Cornell group offers skills, and friendship, to local students with disabilities

Cornell’s Career Skills Club helps TST-BOCES students with disabilities gain job skills and confidence, per Tompkins Weekly.

Isabelle Erskine '25, president of the TST-BOCES Career Skills Club, leads a discussion with a group of TST-BOCES students with intellectual disabilities and their teachers on March 17 in Kennedy Hall.
Photo by Sreang Hok/Cornell University
Isabelle Erskine ’25, president of the TST-BOCES Career Skills Club, leads a discussion with a group of TST-BOCES students with intellectual disabilities and their teachers on March 17 in Kennedy Hall.

Emma Dodici never wanted to miss school on Mondays.

She was enrolled in the Career Skills at Cornell program for students with intellectual disabilities at Tompkins-Seneca-Tioga Board of Cooperative Educational Services (TST-BOCES), and she spent Monday mornings with a group of Cornell students who were her friends.

“If we had something going on on Mondays, she’d say: ‘No, that’s when we go to Cornell,’” said Beverly Dodici, Emma’s mother. “Having neurotypical peers who made her feel like she was a part of the community – it really built her confidence and self-esteem.”

Emma, who has Down syndrome, graduated from TST-BOCES last year and is living independently at Otsego Academy in Edmeston, New York.

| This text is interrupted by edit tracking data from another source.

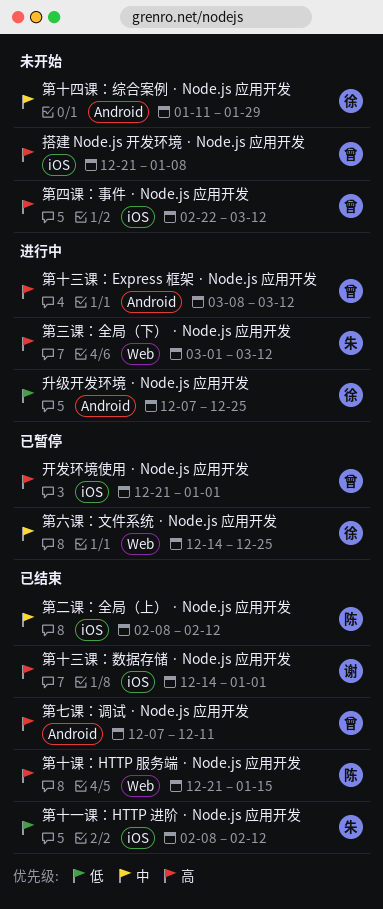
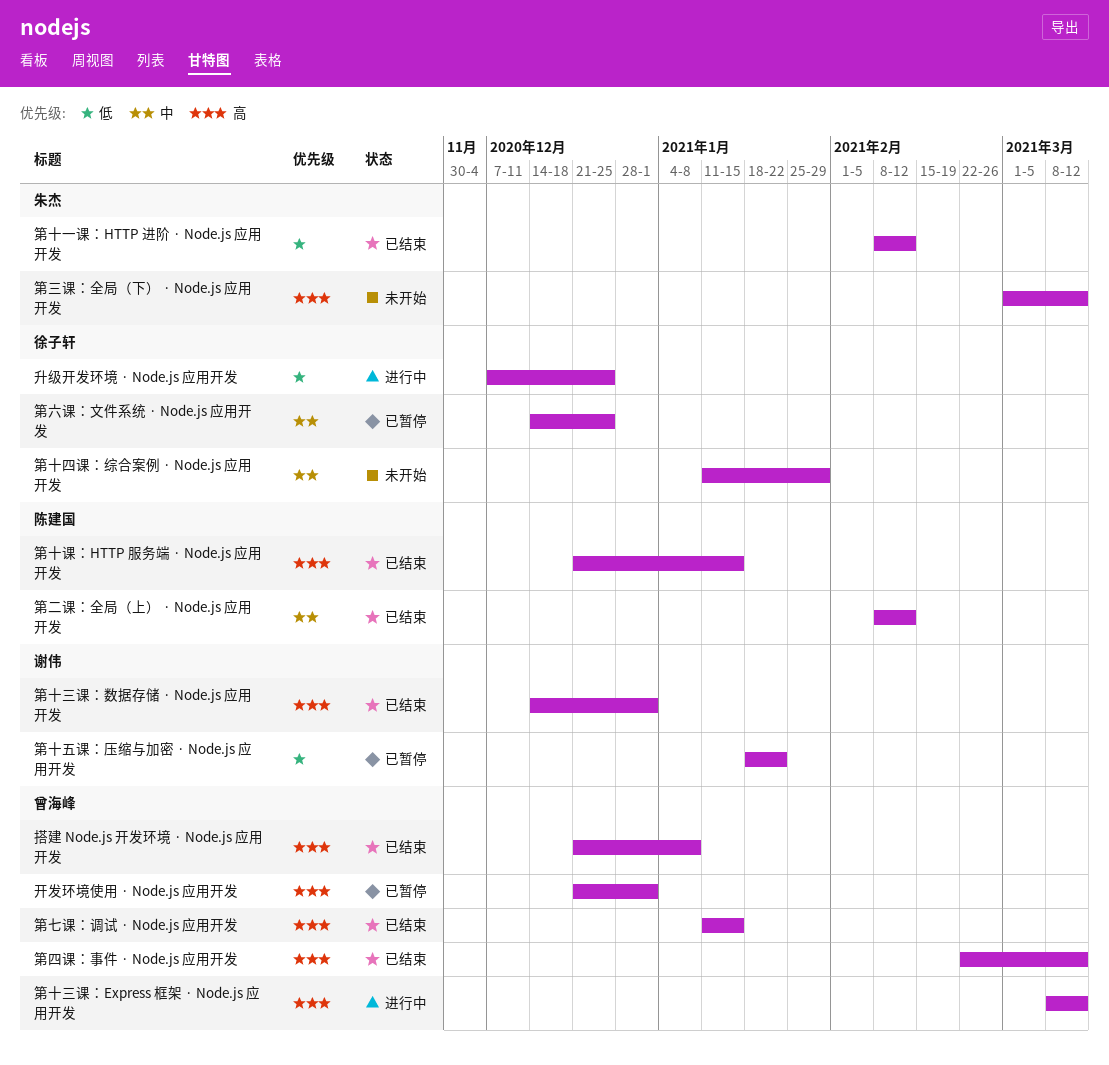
搭建 Node.js 开发环境 · Node.js 应用开发, status: 未开始 -> 已结束
第七课：调试 · Node.js 应用开发, start: Dec 7 -> Jan 11
第七课：调试 · Node.js 应用开发, due: Dec 11 -> Jan 15
第三课：全局（下） · Node.js 应用开发, status: 进行中 -> 未开始
第十五课：压缩与加密 · Node.js 应用开发: none -> present
第四课：事件 · Node.js 应用开发, status: 未开始 -> 已结束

The Cornell students who befriended her are members of the TST-BOCES Career Skills club, a student-run group supported by the Einhorn Center for Community Engagement. The club helps TST-BOCES students with intellectual disabilities develop communication and life skills, and a sense of curiosity and confidence that helps them as they transition out of school.

The program is part of a larger relationship between the TST-BOCES work readiness program and Cornell. The BOCES students spend Friday mornings at the Cornell Lab of Ornithology and three mornings a week working various jobs at the Statler Hotel. For their time, the BOCES students, all aged 16 to 22, receive credit toward their Career Development and Occupational Studies credential, which recognizes a student’s ability to enter the workforce.

“It’s imperative that we think about the futures for these students, because many of them are going to be on a different path,” said Helen Staller, a special education teacher at TST-BOCES. “If we can get them set before they’re done with high school, if we can make some of those connections and put that image of the future in their minds, then we can build that bridge – that’s why the class the Cornell students run on Mondays is so important.”

 The Cornell students said the group is a source of growth for all involved.

“It’s very reciprocal,” said Isabelle Erskine ‘25, president of the club and a human development major in the College of Human Ecology. “We’re learning as much from them as we’re giving to them.”

“We become friends with the students as much as they become friends with us,” said Kathryn Erich ’26, the club’s public relations chair and a student in the ILR School. “This community helps me realize what’s actually important. It also makes me feel like I’m having an impact beyond Cornell’s campus.”

At 9 a.m. every Monday, the group gathers to practice basic interactions and skills – shaking hands, interviewing, filling out job applications, using a computer, writing and especially conversing. They also visit sites on campus to stoke curiosity.

The preparation has helped students find employment – sometimes at Cornell – and gain exposure to new places and people.

“We’ve had selective mutes who have opened up to the college students and been able to hold a conversation. We’ve had autistic students who have learned how to interact appropriately,” said Karen Bennett, a special education teacher at TST-BOCES. “We have a lot of students who say they’re anxious that they’re not going to be able to do something, like practice for an interview, but then they surprise even themselves.”

Beverly Dodici said she could see the progress in Emma’s communication at home.

“Neurotypical peers really know how to engage her and sustain a conversation, and especially in our culture, language is really used as a way to informally measure someone’s ability, and so when she’s not able to communicate, people feel she’s not as capable as she is,” she said. “The socialization skills, the practice the students gave her, really helped her hold conversations and be fully herself.”

Nikolai Huie, a TST-BOCES student with Down syndrome who participated in the program last year, said the group helped him gain independence and more. “They were family,” he said.